Another method to bypass the 60 minute required app delay, is Running intunemanagementextension://syncapp ,this will call into the StatusService.CheckInAsync() method, which queues an immediate Available+Required sync. That run ignores the one-hour timer and installs required apps straight away.  

If you want to kick it off with PowerShell, here you go:

$Shell = New-Object -ComObject Shell.Application $Shell.open(“intunemanagementextension://syncapp”)

Force a reboot during Autopilot

If you can, assign a policy that falls under the RebootRequired URI so ESP enforces a restart before the desktop.

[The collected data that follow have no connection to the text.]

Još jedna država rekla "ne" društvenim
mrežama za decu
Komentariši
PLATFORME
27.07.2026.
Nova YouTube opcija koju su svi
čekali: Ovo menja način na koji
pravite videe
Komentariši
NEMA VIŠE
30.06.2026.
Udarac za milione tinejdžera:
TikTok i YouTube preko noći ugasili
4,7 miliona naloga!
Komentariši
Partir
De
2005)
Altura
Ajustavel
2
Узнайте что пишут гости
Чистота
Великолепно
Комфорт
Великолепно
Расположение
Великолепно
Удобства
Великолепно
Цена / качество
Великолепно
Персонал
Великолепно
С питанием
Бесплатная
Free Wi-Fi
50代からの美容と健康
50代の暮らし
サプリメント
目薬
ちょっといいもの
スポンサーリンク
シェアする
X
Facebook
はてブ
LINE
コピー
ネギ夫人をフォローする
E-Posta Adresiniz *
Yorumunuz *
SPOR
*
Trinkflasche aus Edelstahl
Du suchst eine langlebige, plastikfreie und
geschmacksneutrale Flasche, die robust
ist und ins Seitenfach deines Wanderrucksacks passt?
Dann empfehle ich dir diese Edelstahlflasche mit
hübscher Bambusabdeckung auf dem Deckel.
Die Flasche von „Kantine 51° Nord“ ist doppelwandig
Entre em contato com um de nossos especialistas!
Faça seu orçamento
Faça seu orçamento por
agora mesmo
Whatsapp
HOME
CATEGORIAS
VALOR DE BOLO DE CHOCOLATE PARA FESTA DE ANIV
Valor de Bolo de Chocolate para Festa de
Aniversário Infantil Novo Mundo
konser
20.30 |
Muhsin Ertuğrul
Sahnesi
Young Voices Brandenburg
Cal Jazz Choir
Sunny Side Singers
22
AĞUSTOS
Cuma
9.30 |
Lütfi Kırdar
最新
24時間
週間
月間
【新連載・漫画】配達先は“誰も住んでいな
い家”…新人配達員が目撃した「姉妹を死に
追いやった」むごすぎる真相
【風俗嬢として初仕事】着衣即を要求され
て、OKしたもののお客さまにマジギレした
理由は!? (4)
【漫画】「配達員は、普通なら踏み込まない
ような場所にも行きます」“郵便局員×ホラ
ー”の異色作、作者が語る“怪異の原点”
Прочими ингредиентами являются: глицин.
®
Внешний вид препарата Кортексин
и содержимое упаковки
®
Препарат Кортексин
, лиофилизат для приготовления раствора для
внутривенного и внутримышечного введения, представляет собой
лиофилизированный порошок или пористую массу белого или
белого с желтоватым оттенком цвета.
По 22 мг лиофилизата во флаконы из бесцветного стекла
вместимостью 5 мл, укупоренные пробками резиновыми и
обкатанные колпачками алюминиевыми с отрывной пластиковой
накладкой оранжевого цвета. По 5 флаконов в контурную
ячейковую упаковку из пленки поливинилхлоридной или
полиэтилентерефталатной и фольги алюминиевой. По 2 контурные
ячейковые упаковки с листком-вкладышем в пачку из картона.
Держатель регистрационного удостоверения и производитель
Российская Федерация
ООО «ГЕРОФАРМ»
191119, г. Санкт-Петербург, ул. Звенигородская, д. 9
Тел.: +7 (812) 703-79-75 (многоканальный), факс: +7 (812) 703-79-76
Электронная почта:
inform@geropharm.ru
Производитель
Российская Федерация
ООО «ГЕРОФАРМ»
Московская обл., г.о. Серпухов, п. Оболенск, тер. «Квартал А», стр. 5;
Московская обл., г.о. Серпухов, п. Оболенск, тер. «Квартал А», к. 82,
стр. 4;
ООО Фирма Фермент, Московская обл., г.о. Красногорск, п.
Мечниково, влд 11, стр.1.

That guarantees IME sees the correct user session on the first pass and avoids the 60-minute window altogether.

Mermaid flow of the logic

For those who prefer a flow over words….

the mermaid flow of how the required apps will get a delay of 60 minutes after the device is enrolled and dit not rebooted

Why this matters

On paper, the 60-minute timer makes sense. IME assumes “maybe the user isn’t ready yet” and waits. But in practice it just creates frustration: users are at the desktop, everything looks fine, but their required apps don’t show until exactly one hour later.

The behavior isn’t a mystery once you follow the code and logs — it’s simply a case of the available check-in running too early. Whether you fix it by skipping User ESP, forcing a reboot, restarting IME, or manually syncing, the outcome is the same: get the available pass to return 0, and required apps will start right away.